Data to use:
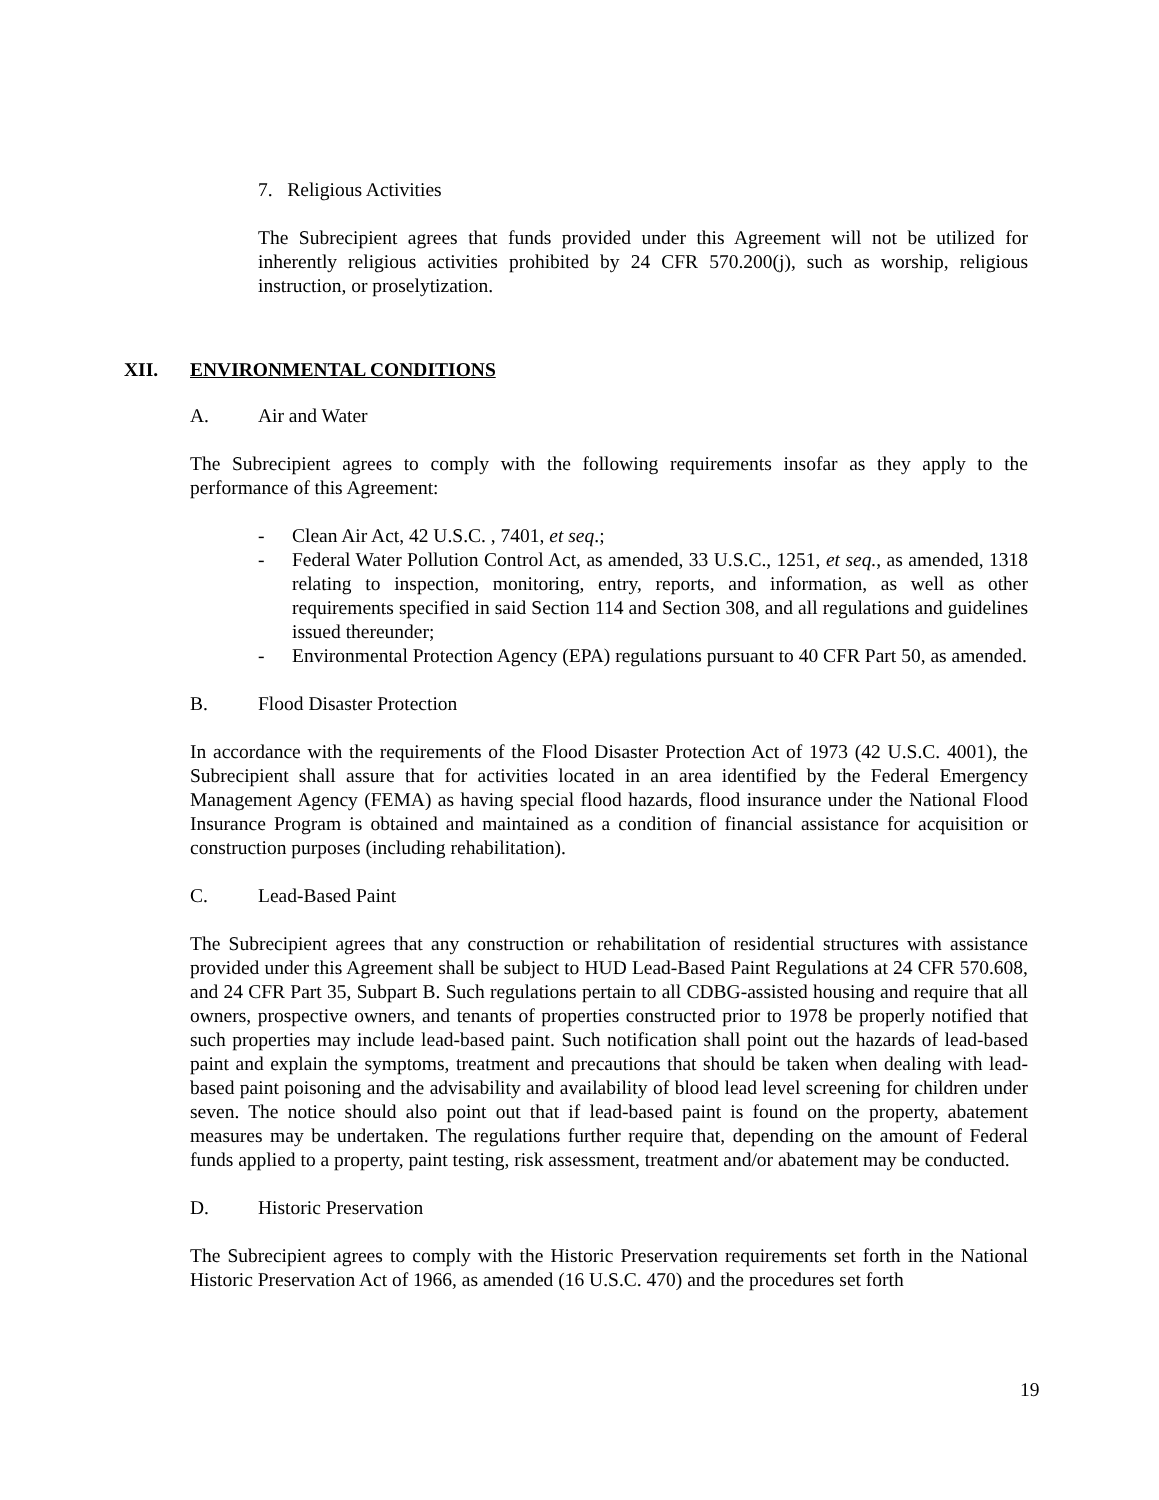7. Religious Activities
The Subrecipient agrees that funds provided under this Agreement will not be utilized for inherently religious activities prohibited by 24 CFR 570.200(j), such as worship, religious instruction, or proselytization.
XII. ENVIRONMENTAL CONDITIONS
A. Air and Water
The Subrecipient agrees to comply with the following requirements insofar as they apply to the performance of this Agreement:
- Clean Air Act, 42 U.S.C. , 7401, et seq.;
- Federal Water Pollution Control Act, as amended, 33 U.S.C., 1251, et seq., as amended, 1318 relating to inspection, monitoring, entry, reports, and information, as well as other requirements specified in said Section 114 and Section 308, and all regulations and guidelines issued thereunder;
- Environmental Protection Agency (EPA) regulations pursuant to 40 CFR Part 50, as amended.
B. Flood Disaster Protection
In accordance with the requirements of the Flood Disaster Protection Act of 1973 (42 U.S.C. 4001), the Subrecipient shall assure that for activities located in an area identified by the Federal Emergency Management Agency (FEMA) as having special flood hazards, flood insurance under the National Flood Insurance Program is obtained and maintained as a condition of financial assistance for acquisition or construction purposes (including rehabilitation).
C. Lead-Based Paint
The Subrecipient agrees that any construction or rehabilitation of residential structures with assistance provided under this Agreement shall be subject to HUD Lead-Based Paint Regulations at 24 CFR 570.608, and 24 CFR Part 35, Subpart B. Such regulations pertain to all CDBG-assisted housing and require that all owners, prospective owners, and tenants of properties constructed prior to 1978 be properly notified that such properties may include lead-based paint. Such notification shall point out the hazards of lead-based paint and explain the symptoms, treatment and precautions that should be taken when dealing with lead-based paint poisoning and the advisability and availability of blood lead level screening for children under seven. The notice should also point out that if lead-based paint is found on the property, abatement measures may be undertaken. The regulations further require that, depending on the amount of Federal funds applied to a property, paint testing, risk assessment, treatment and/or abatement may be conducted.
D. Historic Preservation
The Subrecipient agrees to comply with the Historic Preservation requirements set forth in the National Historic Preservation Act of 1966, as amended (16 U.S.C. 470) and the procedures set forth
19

Exercise directions:
In the listing above, find the line with "The Subrecipient agrees that funds" and the line with "The Subrecipient agrees to comply with the following"; set down exactly those two lines and every line between them, nothing more.

Output of the exercise:
The Subrecipient agrees that funds provided under this Agreement will not be utilized for inherently religious activities prohibited by 24 CFR 570.200(j), such as worship, religious instruction, or proselytization.
XII. ENVIRONMENTAL CONDITIONS
A. Air and Water
The Subrecipient agrees to comply with the following requirements insofar as they apply to the performance of this Agreement:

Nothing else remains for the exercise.